Requirement:
Below are records; count the lines that contain "selection" and give only the total.

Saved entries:
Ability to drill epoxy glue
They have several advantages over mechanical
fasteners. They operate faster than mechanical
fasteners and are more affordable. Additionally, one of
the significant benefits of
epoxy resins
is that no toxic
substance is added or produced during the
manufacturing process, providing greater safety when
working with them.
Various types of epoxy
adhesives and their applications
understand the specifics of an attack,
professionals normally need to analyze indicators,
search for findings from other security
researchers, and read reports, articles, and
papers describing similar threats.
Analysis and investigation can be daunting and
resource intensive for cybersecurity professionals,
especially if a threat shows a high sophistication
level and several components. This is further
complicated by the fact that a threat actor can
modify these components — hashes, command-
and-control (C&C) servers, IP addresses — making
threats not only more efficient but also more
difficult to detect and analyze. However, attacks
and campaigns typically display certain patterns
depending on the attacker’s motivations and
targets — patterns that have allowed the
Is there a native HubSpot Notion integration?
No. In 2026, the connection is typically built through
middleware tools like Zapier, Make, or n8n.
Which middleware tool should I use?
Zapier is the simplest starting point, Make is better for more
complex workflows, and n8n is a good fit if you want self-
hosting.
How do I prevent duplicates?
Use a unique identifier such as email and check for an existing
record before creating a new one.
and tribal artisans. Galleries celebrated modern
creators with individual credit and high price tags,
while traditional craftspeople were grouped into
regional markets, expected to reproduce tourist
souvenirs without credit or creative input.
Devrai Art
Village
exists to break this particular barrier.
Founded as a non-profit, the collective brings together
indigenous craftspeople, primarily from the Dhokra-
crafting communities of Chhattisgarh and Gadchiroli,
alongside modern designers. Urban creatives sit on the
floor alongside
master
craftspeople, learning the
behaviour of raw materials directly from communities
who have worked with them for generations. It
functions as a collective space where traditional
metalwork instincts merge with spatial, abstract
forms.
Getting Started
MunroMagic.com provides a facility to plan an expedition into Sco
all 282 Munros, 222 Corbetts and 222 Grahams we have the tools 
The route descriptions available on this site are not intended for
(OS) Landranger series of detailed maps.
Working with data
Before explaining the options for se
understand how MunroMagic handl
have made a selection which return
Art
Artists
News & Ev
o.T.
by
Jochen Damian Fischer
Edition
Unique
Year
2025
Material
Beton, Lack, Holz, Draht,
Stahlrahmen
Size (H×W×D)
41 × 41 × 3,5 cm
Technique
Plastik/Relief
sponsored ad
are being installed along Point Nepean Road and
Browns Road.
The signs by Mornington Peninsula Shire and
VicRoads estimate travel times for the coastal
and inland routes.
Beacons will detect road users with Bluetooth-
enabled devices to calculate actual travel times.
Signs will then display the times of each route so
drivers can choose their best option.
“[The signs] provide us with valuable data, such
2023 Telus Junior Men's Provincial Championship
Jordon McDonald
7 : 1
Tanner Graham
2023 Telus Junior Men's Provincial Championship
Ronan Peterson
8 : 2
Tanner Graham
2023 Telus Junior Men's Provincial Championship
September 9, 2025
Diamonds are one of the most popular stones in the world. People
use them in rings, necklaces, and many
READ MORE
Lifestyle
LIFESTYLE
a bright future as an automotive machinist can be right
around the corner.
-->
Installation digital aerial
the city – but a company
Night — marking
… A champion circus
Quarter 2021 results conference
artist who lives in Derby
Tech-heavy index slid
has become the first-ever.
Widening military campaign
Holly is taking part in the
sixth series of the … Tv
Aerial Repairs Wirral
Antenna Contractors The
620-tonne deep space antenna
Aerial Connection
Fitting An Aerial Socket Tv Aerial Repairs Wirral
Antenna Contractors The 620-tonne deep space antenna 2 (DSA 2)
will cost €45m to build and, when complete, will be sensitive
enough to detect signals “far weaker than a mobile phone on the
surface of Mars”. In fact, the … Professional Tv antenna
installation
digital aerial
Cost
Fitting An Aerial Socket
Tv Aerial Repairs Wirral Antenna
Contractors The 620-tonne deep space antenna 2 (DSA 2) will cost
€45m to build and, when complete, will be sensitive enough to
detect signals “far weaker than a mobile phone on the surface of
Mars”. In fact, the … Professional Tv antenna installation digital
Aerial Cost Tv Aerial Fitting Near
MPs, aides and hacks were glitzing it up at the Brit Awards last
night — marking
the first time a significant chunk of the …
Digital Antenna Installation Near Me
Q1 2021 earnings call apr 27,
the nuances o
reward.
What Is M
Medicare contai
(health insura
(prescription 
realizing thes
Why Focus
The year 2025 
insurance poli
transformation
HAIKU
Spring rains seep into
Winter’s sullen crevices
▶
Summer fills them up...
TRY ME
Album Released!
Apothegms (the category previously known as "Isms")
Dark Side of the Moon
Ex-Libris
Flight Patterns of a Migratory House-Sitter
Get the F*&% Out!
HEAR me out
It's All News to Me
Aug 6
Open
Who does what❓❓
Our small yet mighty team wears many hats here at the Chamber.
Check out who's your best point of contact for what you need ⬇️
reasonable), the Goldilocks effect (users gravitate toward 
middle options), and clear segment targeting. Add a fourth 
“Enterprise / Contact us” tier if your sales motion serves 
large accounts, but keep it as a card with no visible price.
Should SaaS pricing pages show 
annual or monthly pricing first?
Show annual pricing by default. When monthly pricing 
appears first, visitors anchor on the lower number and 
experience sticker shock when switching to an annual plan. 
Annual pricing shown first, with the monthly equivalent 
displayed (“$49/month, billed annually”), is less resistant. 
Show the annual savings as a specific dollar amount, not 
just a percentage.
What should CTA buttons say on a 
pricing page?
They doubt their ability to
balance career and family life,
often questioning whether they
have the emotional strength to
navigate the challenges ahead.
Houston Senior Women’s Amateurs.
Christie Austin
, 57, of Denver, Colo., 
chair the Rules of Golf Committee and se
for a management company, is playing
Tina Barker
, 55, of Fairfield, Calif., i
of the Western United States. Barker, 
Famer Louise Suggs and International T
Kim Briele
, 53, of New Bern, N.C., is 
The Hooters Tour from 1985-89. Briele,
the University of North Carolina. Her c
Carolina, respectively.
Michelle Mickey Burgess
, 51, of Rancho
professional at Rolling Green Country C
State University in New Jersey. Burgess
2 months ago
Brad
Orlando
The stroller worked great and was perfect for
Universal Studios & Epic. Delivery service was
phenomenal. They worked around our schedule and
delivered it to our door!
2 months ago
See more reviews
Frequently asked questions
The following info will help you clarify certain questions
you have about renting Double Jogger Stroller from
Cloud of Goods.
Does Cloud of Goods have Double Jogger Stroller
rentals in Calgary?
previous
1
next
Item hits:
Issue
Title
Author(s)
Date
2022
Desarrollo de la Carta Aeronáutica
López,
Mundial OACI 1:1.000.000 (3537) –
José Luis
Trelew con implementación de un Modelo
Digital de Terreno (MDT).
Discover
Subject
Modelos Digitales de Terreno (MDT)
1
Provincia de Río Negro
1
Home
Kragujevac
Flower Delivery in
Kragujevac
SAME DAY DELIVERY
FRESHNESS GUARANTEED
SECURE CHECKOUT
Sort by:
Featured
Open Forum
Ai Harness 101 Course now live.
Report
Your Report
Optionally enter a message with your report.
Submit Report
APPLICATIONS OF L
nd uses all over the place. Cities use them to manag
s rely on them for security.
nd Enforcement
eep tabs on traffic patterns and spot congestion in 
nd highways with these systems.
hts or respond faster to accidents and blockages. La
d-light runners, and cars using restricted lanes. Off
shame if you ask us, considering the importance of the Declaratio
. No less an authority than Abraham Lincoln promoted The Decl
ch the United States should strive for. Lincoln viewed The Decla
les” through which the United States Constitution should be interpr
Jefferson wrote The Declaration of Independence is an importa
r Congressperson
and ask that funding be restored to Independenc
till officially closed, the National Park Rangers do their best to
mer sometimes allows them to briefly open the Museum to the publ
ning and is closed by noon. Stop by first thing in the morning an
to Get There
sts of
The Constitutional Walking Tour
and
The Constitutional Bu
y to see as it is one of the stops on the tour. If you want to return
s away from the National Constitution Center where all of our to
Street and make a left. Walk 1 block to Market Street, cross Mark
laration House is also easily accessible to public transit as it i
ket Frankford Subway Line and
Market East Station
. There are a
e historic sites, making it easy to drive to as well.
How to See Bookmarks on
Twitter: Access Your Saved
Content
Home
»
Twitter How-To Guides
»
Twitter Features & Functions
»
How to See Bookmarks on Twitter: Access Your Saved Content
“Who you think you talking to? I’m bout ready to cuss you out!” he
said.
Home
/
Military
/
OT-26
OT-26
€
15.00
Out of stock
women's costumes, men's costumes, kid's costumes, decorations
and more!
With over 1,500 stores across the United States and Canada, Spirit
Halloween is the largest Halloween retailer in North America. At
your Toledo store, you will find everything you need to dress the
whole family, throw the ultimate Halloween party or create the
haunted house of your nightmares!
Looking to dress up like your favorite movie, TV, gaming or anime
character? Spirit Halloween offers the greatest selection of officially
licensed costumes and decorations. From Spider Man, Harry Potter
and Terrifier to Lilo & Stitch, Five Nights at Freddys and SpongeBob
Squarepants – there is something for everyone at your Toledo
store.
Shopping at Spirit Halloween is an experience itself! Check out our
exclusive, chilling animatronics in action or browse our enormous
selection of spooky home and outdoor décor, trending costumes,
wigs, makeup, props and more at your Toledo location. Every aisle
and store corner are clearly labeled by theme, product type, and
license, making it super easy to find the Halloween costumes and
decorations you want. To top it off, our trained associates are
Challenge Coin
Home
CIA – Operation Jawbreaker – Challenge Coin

Your solution:
3